Non Intrusive Load Monitoring (NILM) or Energy Disaggregation (ED), seeks to save energy by decomposing corresponding appliances power reading from an aggregate power reading of the whole house. It is a single channel blind source separation problem (SCBSS) and difficult prediction problem because it is unidentifiable. Recent research shows that deep learning has become a growing popularity for NILM problem. The ability of neural networks to extract load features is closely related to its depth. However, deep neural network is difficult to train because of exploding gradient, vanishing gradient and network degradation.
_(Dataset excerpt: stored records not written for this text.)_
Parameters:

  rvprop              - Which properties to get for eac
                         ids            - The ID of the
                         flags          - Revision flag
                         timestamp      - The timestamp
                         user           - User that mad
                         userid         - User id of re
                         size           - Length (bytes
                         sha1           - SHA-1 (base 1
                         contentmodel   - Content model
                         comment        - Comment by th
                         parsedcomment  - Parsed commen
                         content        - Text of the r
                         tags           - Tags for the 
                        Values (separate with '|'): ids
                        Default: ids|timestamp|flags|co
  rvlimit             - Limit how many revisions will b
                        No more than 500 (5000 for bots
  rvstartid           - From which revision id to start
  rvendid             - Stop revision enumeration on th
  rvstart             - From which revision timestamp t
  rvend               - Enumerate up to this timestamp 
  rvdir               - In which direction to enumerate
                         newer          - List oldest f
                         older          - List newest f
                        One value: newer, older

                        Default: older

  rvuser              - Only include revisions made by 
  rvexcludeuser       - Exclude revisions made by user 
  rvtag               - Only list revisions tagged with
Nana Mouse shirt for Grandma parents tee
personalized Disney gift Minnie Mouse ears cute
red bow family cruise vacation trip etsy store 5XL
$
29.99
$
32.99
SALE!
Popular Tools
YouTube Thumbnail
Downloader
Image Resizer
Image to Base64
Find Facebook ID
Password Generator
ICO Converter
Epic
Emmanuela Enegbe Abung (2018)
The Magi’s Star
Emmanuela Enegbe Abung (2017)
To solve these problems, we propose a sequence to point learning framework based on bidirectional (non-casual) dilated convolution for NILM. To be more convincing, we compare our method with the state of art method, Seq2point (Zhang) directly and compare with existing algorithms indirectly via two same datasets and metrics. Experiments based on REDD and UK-DALE data sets show that our proposed approach is far superior to existing approaches in all appliances.